Well, it all depends what you mean by “intelligent design”. “ID” is one of those terms that’s abused more than it’s used. Now, everyone acknowledges that some things happen simply by chance. Everyone also knows that some things are just too unlikely to be ascribed to chance. If every time it’s your turn to deal, you get four aces in your hand, “you’re really lucky” is not a reasonable explanation. And that is clear to anyone informally, but if you want to can do it scientifically, by studying card games empirically and working out all the proper statistical calculations. This is all so obvious that it doesn’t even need a name, and so nobody objects, when it comes to identifying cheaters. Yet apply the same reasoning to biology and suddenly people get their knickers in a knot. But naturally there is no reason we can’t ask these sort of questions about evolutionary biology, and do it scientifically. (Of course, the answer might be, “We don’t know” — we’d need some fairly specific details about how something supposedly evolved in order to be able to do real scientific calculations about how plausible the pathway in question is, and it seems to me that we have very little that’s specific enough to test in this way. Which isn’t much comfort to materialists, because if we don’t have the details, then we have no grounds to claim that it wasn’t purposefully designed, either.)

There is, I think obviously, nothing for a Thomist to object to here. (Though of course there is plenty they might object to in how a particular argument is presented in terms of mechanistic assumptions, etc.) And of course I agree with Feser that the metaphysical route is no harder to learn, more powerful, and more important to understand. But in practical terms, some people are just interested in one kind of argument rather than another, and it would behoove Thomists to put more effort into putting forth a Scholastic presentation of the [valid] ID ideas.

Syllabus said...

1. Start with tighter, more well-thought-out metaphysical principles.

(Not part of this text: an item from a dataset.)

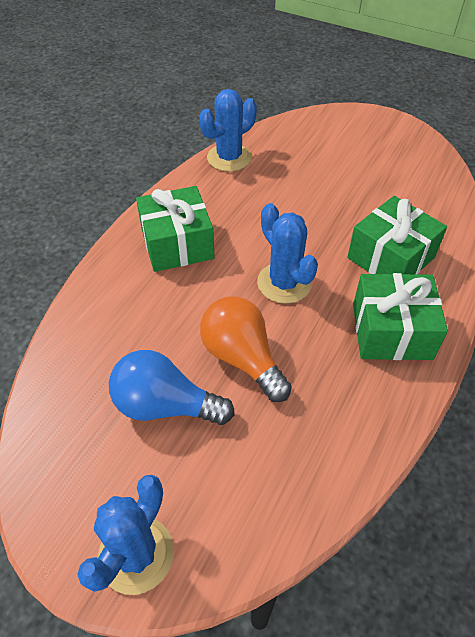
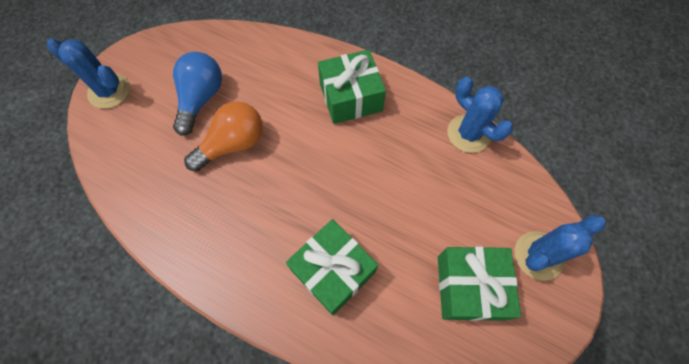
camera: 90 degrees right, 15 degrees up
(284, 283) = (304, 175): blue cactus -> blue cactus (538, 255)
(391, 331) = (247, 257): green gift -> green gift (469, 287)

2. Examine the world and how it operates.

I'm not sure I'd have those two in that order - hell, I don't even think the Thomist can ("nihil est in intellectu quod non prius in sensu" and all that), since he follows Aristotle in thinking that we reason to the universal by means of first examining the particular and proceeding upwards. There seems to be no way of inferring well-thought-out metaphysical principles, on this model, without first examining the world and how it operates. On his model, he can't arrive at a knowledge of the form of a thing without first examining it as a particular, and that necessitates casting about the sensory order for information regarding its constitution.